++++ Information supplied
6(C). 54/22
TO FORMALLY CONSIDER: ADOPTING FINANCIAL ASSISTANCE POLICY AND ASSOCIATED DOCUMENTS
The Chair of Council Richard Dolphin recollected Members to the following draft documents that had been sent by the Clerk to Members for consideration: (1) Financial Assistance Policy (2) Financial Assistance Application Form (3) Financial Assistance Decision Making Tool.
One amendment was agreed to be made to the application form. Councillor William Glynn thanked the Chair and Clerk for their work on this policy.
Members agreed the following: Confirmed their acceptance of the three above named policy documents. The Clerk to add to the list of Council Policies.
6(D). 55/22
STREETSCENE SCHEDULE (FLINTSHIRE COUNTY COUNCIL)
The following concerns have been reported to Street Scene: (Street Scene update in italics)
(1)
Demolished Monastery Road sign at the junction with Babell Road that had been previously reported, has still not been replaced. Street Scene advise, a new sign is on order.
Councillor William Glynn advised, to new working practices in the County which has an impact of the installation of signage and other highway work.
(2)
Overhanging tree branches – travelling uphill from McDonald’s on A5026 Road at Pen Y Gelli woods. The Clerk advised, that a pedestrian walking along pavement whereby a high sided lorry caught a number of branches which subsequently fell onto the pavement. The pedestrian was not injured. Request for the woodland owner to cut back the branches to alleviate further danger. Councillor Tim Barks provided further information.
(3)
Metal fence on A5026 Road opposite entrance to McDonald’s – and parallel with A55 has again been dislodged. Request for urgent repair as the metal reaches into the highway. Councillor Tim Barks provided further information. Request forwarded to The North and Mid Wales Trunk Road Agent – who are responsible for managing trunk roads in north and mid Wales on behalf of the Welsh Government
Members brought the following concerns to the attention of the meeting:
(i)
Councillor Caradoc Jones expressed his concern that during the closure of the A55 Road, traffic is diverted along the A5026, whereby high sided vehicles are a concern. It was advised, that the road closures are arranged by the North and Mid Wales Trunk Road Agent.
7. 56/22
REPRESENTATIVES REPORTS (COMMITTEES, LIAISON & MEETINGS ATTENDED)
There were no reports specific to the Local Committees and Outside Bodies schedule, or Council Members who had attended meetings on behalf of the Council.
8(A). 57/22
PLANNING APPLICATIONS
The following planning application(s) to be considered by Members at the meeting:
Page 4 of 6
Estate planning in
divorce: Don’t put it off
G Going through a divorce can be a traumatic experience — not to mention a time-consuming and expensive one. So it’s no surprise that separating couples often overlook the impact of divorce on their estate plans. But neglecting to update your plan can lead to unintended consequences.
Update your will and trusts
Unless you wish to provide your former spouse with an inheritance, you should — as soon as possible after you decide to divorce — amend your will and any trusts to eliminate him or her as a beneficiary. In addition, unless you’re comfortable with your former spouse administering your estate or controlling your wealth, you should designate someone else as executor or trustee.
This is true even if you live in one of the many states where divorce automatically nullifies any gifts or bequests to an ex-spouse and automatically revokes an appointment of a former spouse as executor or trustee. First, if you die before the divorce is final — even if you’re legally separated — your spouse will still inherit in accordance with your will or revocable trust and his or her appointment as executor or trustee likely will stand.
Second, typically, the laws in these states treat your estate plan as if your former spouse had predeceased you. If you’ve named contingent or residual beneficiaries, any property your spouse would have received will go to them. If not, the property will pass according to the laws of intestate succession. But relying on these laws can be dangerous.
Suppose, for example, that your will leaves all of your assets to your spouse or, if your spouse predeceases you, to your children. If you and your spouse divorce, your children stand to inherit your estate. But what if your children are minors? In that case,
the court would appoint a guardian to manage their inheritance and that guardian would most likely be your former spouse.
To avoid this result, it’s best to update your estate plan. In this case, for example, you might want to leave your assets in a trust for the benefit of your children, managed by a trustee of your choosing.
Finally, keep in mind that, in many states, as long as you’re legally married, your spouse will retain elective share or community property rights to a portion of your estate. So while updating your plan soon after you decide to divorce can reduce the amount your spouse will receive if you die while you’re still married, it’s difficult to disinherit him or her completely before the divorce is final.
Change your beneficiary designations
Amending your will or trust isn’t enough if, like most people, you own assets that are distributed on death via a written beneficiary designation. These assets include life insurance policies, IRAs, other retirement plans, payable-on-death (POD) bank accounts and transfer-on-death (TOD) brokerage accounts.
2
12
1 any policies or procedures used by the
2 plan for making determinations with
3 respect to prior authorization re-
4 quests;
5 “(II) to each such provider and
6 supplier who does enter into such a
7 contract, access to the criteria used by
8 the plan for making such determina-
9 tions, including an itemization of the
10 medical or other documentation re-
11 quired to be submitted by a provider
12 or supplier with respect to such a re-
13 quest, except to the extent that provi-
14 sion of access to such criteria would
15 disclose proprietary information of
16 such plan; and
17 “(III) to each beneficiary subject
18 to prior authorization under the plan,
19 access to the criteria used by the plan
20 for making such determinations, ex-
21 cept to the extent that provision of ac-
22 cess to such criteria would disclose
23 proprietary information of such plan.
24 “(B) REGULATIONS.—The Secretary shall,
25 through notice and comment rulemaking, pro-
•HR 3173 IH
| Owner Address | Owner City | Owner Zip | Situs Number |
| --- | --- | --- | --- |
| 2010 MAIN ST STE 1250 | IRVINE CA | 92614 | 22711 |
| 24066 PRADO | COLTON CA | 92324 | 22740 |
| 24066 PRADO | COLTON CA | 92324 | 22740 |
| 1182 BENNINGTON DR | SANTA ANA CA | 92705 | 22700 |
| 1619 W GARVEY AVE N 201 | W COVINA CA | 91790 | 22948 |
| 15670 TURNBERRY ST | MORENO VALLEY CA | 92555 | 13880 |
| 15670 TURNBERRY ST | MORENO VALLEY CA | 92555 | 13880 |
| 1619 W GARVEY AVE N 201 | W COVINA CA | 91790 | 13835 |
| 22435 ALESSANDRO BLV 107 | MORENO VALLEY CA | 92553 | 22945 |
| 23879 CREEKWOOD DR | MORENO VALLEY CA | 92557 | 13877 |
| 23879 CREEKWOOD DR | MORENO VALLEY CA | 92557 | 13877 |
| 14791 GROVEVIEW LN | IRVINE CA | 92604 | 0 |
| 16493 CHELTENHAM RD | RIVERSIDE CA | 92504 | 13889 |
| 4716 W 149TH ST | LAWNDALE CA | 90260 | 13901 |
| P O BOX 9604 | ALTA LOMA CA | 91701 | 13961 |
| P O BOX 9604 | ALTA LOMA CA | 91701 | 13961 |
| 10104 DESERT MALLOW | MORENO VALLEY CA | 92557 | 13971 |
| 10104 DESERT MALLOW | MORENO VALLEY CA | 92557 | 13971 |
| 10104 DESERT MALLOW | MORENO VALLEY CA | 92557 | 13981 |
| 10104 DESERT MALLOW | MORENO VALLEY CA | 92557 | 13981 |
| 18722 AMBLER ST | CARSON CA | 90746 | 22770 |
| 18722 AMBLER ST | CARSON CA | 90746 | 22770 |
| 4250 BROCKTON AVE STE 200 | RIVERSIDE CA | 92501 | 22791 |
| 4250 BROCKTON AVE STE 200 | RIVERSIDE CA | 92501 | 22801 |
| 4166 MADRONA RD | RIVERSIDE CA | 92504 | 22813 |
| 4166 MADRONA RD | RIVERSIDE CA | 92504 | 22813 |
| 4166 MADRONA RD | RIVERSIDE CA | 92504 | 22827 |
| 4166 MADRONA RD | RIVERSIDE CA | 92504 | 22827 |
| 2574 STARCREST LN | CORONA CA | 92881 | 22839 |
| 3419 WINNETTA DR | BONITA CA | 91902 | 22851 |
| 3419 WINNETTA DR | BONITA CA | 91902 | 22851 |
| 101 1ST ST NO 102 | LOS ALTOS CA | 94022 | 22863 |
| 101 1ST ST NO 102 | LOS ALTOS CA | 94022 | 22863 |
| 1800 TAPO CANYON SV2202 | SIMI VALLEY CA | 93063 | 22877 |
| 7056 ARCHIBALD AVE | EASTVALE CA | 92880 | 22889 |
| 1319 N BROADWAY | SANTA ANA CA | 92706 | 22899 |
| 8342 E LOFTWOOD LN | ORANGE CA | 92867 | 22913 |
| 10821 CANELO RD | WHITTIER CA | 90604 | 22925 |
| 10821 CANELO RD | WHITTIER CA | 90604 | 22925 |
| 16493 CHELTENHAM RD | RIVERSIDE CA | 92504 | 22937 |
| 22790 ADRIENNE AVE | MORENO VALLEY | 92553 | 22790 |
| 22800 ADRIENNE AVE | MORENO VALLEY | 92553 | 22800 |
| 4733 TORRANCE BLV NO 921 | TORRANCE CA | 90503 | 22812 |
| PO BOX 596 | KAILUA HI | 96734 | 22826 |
++++++++
--- What you will do ---
Filter the listing above, keeping only the lines with "Councillor".

--- Output of the task ---
One amendment was agreed to be made to the application form. Councillor William Glynn thanked the Chair and Clerk for their work on this policy.
Councillor William Glynn advised, to new working practices in the County which has an impact of the installation of signage and other highway work.
Overhanging tree branches – travelling uphill from McDonald’s on A5026 Road at Pen Y Gelli woods. The Clerk advised, that a pedestrian walking along pavement whereby a high sided lorry caught a number of branches which subsequently fell onto the pavement. The pedestrian was not injured. Request for the woodland owner to cut back the branches to alleviate further danger. Councillor Tim Barks provided further information.
Metal fence on A5026 Road opposite entrance to McDonald’s – and parallel with A55 has again been dislodged. Request for urgent repair as the metal reaches into the highway. Councillor Tim Barks provided further information. Request forwarded to The North and Mid Wales Trunk Road Agent – who are responsible for managing trunk roads in north and mid Wales on behalf of the Welsh Government
Councillor Caradoc Jones expressed his concern that during the closure of the A55 Road, traffic is diverted along the A5026, whereby high sided vehicles are a concern. It was advised, that the road closures are arranged by the North and Mid Wales Trunk Road Agent.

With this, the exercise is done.